Stored data:
"""

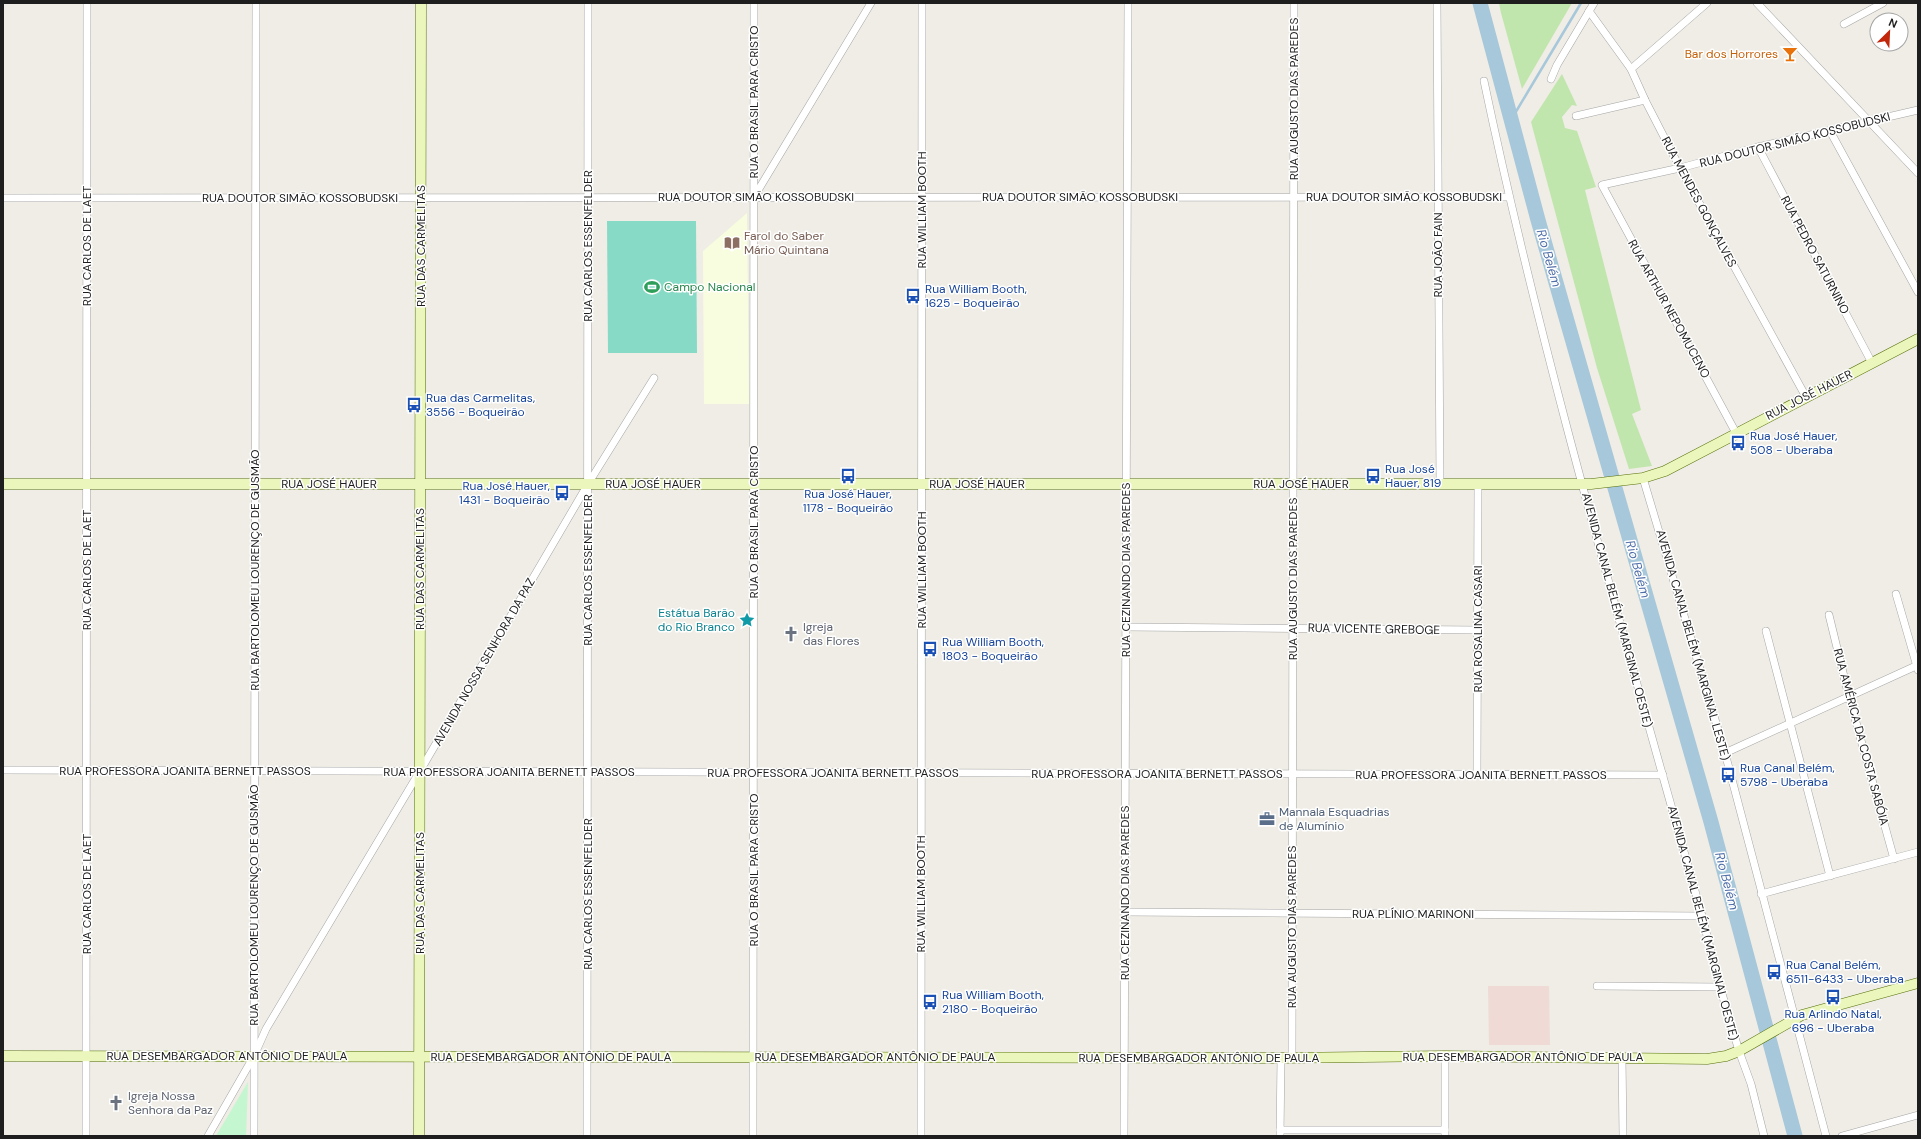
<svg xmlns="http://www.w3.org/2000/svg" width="1921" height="1139" viewBox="0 0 1921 1139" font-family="'DM Sans',sans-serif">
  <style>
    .commercial { fill: #efdad5 }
    .education { fill: #f9fddf }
    .grass { fill: #c1e6ad }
    .park { fill: #c4f6d0 }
    .pitch { fill: #87dac6 }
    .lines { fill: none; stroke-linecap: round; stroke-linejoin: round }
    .stream { stroke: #a7c7da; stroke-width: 2.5 }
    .river { stroke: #a7c7da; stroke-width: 15 }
    .street-casing { stroke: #a5a5a5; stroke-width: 8 }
    .secondary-casing { stroke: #56700b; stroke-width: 11 }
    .street { stroke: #fff; stroke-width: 7 }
    .secondary { stroke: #eaf6bb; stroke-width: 10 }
    .labels { text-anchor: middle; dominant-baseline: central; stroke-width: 3; stroke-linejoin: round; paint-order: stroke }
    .food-label { font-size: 12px; fill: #c56008; stroke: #fff; text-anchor: end }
    .street-label { font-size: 12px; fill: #1e1e1e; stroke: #fff }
    .education-label { font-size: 12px; fill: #785e54; stroke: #fff; text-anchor: start }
    .leisure-label { font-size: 12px; fill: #27864d; stroke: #fff; text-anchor: start }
    .transit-label { font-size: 12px; fill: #164399; stroke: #fff; text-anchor: start }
    .culture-label { font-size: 12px; fill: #0d838f; stroke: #fff; text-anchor: end }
    .worship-label { font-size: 12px; fill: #5b616d; stroke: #fff; text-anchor: start }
    .service-label { font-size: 12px; fill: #4e5e75; stroke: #fff; text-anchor: start }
    .water-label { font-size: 13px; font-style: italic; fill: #506fa9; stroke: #fff }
  </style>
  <rect width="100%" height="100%" fill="#efede5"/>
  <polygon class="commercial" points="1488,986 1549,986 1550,1045 1489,1045"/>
  <polygon class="education" points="747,213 749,404 704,404 703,251"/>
  <g class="grass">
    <polygon points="1499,3 1572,3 1522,89 1501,13"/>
    <polygon points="1562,74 1577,106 1572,105 1562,117 1565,128 1577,131 1596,187 1585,190 1641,410 1632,414 1652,466 1629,469 1597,368 1531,122"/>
  </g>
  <polygon class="park" points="248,1082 246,1136 216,1136"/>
  <polygon class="pitch" points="607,221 696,221 697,353 608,353"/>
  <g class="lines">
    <polyline class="stream" points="1511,120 1581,3"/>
    <polyline class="river" points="1480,3 1538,220 1711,822 1795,1136"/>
    <defs>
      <g id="street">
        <polyline points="1437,3 1440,484"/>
        <polyline points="1757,3 1918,173"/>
        <polyline points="1589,11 1631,69 1645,100 1680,168 1806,397"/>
        <polyline points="1844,24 1883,3"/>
        <polyline points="1631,69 1707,3"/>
        <polyline points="1551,79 1557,65 1594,3"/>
        <path d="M 1484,81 C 1543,362 1625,639 1702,916 L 1720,987 L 1739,1051 L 1751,1084 L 1764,1136"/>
        <polyline points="1576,116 1645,100"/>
        <polyline points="1830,131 1918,292"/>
        <polyline points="1758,147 1872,363"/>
        <polyline points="754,197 871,3"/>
        <polyline points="3,198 1509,197"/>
        <polyline points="1736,433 1602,185 1680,168 1758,147 1918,110"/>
        <polyline points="1643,478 1725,753 1826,1136"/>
        <polyline points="1896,594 1918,670"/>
        <polyline points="1829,615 1849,697 1894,859"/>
        <polyline points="1126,627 1478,630"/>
        <polyline points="1766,631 1830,876"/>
        <polyline points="1725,753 1918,665"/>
        <polyline points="3,770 1663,775"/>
        <polyline points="1477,775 1478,484"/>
        <polyline points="1761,894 1918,852"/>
        <polyline points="1125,912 1702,916"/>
        <polyline points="1597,986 1720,987"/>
        <polyline points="1445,1056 1445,1136"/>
        <polyline points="1622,1057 1623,1136"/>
        <polyline points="1292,1058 1294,3"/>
        <polyline points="1280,1130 1445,1130"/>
        <polyline points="86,1136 87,3"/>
        <polyline points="208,1136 254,1056 266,1029 420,771 588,484 654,378"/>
        <polyline points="254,1136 256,3"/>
        <polyline points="587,1136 588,3"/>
        <polyline points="753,1136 754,3"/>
        <polyline points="921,1136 922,3"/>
        <polyline points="1124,1136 1128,3"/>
        <polyline points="1280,1136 1281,1058"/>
        <polyline points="1842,1136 1918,1115"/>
      </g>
      <g id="secondary">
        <polyline points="3,484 1591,484 1643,478 1665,471 1918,339"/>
        <polyline points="3,1056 1281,1058 1445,1056 1707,1059 1726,1056 1739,1051 1802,1015 1918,983"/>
        <polyline points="419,1136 421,3"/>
      </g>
    </defs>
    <use href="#street" class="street-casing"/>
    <use href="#secondary" class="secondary-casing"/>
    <use href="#street" class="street"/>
    <use href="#secondary" class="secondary"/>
  </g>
  <defs>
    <symbol id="bar-bare" viewBox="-9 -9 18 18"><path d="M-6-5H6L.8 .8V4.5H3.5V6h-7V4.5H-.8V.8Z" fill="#e8710a" stroke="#fff" stroke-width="2.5" paint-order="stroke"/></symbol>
    <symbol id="library-bare" viewBox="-9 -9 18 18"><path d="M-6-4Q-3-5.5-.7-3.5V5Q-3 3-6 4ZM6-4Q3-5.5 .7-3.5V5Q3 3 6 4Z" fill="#8d6e63" stroke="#fff" stroke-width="2.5" paint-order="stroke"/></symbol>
    <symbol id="stadium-bare" viewBox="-9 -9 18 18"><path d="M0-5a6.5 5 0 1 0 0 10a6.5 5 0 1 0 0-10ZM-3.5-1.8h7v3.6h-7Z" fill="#2e9e5b" stroke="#fff" stroke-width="2.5" paint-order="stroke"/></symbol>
    <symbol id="bus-bare" viewBox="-9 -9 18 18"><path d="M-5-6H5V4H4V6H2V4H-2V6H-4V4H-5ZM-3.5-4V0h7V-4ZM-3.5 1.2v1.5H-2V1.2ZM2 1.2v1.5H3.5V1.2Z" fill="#1a4fb4" stroke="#fff" stroke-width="2.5" paint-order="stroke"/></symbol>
    <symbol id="sight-bare" viewBox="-9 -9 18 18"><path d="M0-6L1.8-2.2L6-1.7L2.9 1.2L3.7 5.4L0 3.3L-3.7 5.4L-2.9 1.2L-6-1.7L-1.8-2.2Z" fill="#0f9aa8" stroke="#fff" stroke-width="2.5" paint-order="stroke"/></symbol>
    <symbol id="church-bare" viewBox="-9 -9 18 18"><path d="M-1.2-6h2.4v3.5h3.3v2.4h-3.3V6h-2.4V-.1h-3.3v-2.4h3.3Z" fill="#6b7280" stroke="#fff" stroke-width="2.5" paint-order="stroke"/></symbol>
    <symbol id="office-bare" viewBox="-9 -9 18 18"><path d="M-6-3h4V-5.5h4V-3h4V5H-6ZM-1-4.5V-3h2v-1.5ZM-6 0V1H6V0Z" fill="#5c6f8a" stroke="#fff" stroke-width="2.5" paint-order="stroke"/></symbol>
  </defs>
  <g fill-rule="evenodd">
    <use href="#bar-bare" x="1779" y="43" width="22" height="22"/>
    <use href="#library-bare" x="721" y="232" width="22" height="22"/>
    <use href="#stadium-bare" x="641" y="276" width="22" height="22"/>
    <use href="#bus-bare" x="902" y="285" width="22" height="22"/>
    <use href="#bus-bare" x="403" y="394" width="22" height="22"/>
    <use href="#bus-bare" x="1727" y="432" width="22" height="22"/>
    <use href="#bus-bare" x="837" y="465" width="22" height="22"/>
    <use href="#bus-bare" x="1362" y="465" width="22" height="22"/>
    <use href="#bus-bare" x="551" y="482" width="22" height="22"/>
    <use href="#sight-bare" x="736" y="609" width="22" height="22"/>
    <use href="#church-bare" x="780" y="623" width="22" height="22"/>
    <use href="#bus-bare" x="919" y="638" width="22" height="22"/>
    <use href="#bus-bare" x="1717" y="764" width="22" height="22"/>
    <use href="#office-bare" x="1256" y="808" width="22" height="22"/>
    <use href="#bus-bare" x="1763" y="961" width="22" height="22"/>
    <use href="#bus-bare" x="1822" y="986" width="22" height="22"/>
    <use href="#bus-bare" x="919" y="991" width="22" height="22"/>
    <use href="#church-bare" x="105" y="1092" width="22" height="22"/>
  </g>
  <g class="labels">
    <g class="food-label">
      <text x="1778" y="54">Bar dos Horrores</text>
    </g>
    <g class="street-label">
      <text transform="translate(1294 99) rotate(-90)">RUA AUGUSTO DIAS PAREDES</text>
      <text transform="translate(754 102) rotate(-90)">RUA O BRASIL PARA CRISTO</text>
      <text transform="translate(1795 140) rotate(-14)">RUA DOUTOR SIMÃO KOSSOBUDSKI</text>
      <text x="756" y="197">RUA DOUTOR SIMÃO KOSSOBUDSKI</text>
      <text x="1080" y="197">RUA DOUTOR SIMÃO KOSSOBUDSKI</text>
      <text x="1404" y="197">RUA DOUTOR SIMÃO KOSSOBUDSKI</text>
      <text x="300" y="198">RUA DOUTOR SIMÃO KOSSOBUDSKI</text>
      <text transform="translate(1699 202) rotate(62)">RUA MENDES GONÇALVES</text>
      <text transform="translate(922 210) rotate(-90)">RUA WILLIAM BOOTH</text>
      <text transform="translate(87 246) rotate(-90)">RUA CARLOS DE LAET</text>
      <text transform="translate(421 246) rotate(-90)">RUA DAS CARMELITAS</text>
      <text transform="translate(588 246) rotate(-90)">RUA CARLOS ESSENFELDER</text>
      <text transform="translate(1438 255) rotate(-90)">RUA JOÃO FAIN</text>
      <text transform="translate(1815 255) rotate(62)">RUA PEDRO SATURNINO</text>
      <text transform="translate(1669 309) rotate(61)">RUA ARTHUR NEPOMUCENO</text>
      <text transform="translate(1809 395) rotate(-27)">RUA JOSÉ HAUER</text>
      <text x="329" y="484">RUA JOSÉ HAUER</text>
      <text x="653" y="484">RUA JOSÉ HAUER</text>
      <text x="977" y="484">RUA JOSÉ HAUER</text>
      <text x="1301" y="484">RUA JOSÉ HAUER</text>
      <text transform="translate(754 522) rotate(-90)">RUA O BRASIL PARA CRISTO</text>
      <text transform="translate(420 569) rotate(-90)">RUA DAS CARMELITAS</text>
      <text transform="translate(87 570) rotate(-90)">RUA CARLOS DE LAET</text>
      <text transform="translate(255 570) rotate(-90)">RUA BARTOLOMEU LOURENÇO DE GUSMÃO</text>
      <text transform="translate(588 570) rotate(-90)">RUA CARLOS ESSENFELDER</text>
      <text transform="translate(922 570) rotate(-90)">RUA WILLIAM BOOTH</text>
      <text transform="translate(1126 570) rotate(-90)">RUA CEZINANDO DIAS PAREDES</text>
      <text transform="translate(1293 579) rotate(-90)">RUA AUGUSTO DIAS PAREDES</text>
      <text transform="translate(1617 610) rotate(75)">AVENIDA CANAL BELÉM (MARGINAL OESTE)</text>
      <text transform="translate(1374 629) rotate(1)">RUA VICENTE GREBOGE</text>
      <text transform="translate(1478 629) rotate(-90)">RUA ROSALINA CASARI</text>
      <text transform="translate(1693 645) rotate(74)">AVENIDA CANAL BELÉM (MARGINAL LESTE)</text>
      <text transform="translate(484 662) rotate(-60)">AVENIDA NOSSA SENHORA DA PAZ</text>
      <text transform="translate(1861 737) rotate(75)">RUA AMÉRICA DA COSTA SABÓIA</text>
      <text x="185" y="771">RUA PROFESSORA JOANITA BERNETT PASSOS</text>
      <text x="509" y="772">RUA PROFESSORA JOANITA BERNETT PASSOS</text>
      <text x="833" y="773">RUA PROFESSORA JOANITA BERNETT PASSOS</text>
      <text x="1157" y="774">RUA PROFESSORA JOANITA BERNETT PASSOS</text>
      <text x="1481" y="775">RUA PROFESSORA JOANITA BERNETT PASSOS</text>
      <text transform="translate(754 870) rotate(-90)">RUA O BRASIL PARA CRISTO</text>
      <text transform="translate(420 893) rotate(-90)">RUA DAS CARMELITAS</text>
      <text transform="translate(1125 893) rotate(-90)">RUA CEZINANDO DIAS PAREDES</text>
      <text transform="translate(87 894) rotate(-90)">RUA CARLOS DE LAET</text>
      <text transform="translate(588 894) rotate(-90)">RUA CARLOS ESSENFELDER</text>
      <text transform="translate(921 894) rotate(-90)">RUA WILLIAM BOOTH</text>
      <text transform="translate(254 905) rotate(-90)">RUA BARTOLOMEU LOURENÇO DE GUSMÃO</text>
      <text x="1413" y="914">RUA PLÍNIO MARINONI</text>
      <text transform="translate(1703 923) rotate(75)">AVENIDA CANAL BELÉM (MARGINAL OESTE)</text>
      <text transform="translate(1292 927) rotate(-90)">RUA AUGUSTO DIAS PAREDES</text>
      <text x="227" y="1056">RUA DESEMBARGADOR ANTÔNIO DE PAULA</text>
      <text x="551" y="1057">RUA DESEMBARGADOR ANTÔNIO DE PAULA</text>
      <text x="875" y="1057">RUA DESEMBARGADOR ANTÔNIO DE PAULA</text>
      <text x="1523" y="1057">RUA DESEMBARGADOR ANTÔNIO DE PAULA</text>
      <text x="1199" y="1058">RUA DESEMBARGADOR ANTÔNIO DE PAULA</text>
    </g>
    <g class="education-label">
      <text x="744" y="236">Farol do Saber<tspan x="744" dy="14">Mário Quintana</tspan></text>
    </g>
    <g class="leisure-label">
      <text x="664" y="287">Campo Nacional</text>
    </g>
    <g class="transit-label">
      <text x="925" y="289">Rua William Booth,<tspan x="925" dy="14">1625 - Boqueirão</tspan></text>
      <text x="426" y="398">Rua das Carmelitas,<tspan x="426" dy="14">3556 - Boqueirão</tspan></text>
      <text x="1750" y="436">Rua José Hauer,<tspan x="1750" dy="14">508 - Uberaba</tspan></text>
      <text x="1385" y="469">Rua José<tspan x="1385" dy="14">Hauer, 819</tspan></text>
      <text x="550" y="486" text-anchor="end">Rua José Hauer,<tspan x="550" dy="14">1431 - Boqueirão</tspan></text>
      <text x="848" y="494" text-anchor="middle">Rua José Hauer,<tspan x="848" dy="14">1178 - Boqueirão</tspan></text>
      <text x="942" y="642">Rua William Booth,<tspan x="942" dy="14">1803 - Boqueirão</tspan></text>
      <text x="1740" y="768">Rua Canal Belém,<tspan x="1740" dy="14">5798 - Uberaba</tspan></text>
      <text x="1786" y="965">Rua Canal Belém,<tspan x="1786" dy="14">6511-6433 - Uberaba</tspan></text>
      <text x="942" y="995">Rua William Booth,<tspan x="942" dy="14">2180 - Boqueirão</tspan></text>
      <text x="1833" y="1014" text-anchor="middle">Rua Arlindo Natal,<tspan x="1833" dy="14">696 - Uberaba</tspan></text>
    </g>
    <g class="culture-label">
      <text x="735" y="613">Estátua Barão<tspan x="735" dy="14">do Rio Branco</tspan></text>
    </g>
    <g class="worship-label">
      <text x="803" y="627">Igreja<tspan x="803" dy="14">das Flores</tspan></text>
      <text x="128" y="1096">Igreja Nossa<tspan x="128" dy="14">Senhora da Paz</tspan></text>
    </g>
    <g class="service-label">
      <text x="1279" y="812">Mannala Esquadrias<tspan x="1279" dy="14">de Alumínio</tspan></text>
    </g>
    <g class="water-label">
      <text transform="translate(1549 258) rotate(74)">Rio Belém</text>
      <text transform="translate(1638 569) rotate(74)">Rio Belém</text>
      <text transform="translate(1727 881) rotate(75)">Rio Belém</text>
    </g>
  </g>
  <rect width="1921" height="1139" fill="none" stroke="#1e1e1e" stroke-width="8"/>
  <g transform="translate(1889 32) rotate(24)"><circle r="19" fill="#ffffff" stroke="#a5a5a5"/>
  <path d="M0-3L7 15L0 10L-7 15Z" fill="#c2260b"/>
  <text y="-6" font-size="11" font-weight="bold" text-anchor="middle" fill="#1e1e1e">N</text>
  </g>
</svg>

"""

* _What you are asked to do_
With "lines" as the search string, filter the records and return each line that has it.

* _Reply_
    .lines { fill: none; stroke-linecap: round; stroke-linejoin: round }
  <g class="lines">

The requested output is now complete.